July 10, 1941 - Mary Berg
WHEN
July 10, 1941
WHERE
Warsaw Ghetto in Poland
The Diary of Mary Berg
Mary Berg lived in the Warsaw Ghetto, but her situation was very unusual. Though she was born in Poland, her mother was an American, so her ultimate fate was different from most of her neighbors. Jews with American citizenship could possibly be exchanged for German prisoners of war, so they had a unique value to their captors. While 300,000 of her fellow Jews were deported to their deaths, she and her family were held in Pawiak Prison, pending the transfer that would eventually bring them to the U.S.
From a window, she could see the columns of people heading down the street to the trains that would take them to Treblinka. She later wrote, “We, who have been rescued from the ghetto, are ashamed to look at each other. Had we the right to save ourselves? Here everything smells of sun and flowers and there—there is only blood, the blood of my own people.”
“Here everything smells of sun and flowers and there—there is only blood, the blood of my own people.”
LIFE IN THE WARSAW GHETTO
Mary lived in the Warsaw Ghetto for almost two years. Although she came from a wealthy, privileged family, she was a sensitive observer who recorded the terrible ordeal of life in the ghetto with true feeling for her fellow sufferers, especially for those who were less fortunate. This took a psychological toll on her, even invading her dreams. On July 10th, 1941 she wrote, “I am full of dire forebodings. During the last few nights, I have had terrible nightmares. I saw Warsaw drowning in blood; together with my sisters and my parents, I walked over prostrate corpses. I wanted to flee, but could not, and awoke in a cold sweat, terrified and exhausted. The golden sun and the blue sky only irritate my shaken nerves.”
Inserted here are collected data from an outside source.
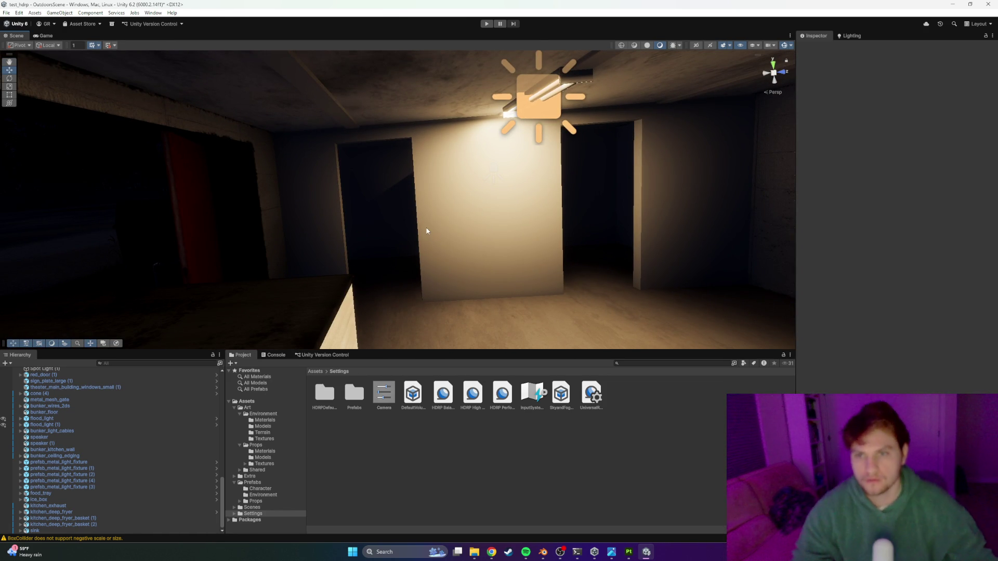
mouse_move(485, 263)
left_mouse_down()
mouse_move(445, 222)
mouse_move(259, 161)
mouse_move(261, 204)
mouse_move(395, 214)
mouse_move(567, 283)
mouse_move(485, 238)
mouse_move(350, 189)
mouse_move(374, 201)
mouse_move(514, 340)
left_mouse_up()
key("alt+Tab")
Mary was not guilty for wanting to live, but she undoubtedly felt compromised by the struggle to survive. Freedom did not entirely lift this burden, but she believed that her ghetto diary/memoir might do some good for others. When she arrived in the U.S. in 1944, some of Europe’s Jews were still alive. Saving them might be possible, but only if their plight was publicized. This was her motivation for helping to get her account published. In the end, she became uncomfortable with the celebrity that accompanied her book, and she dropped out of public view.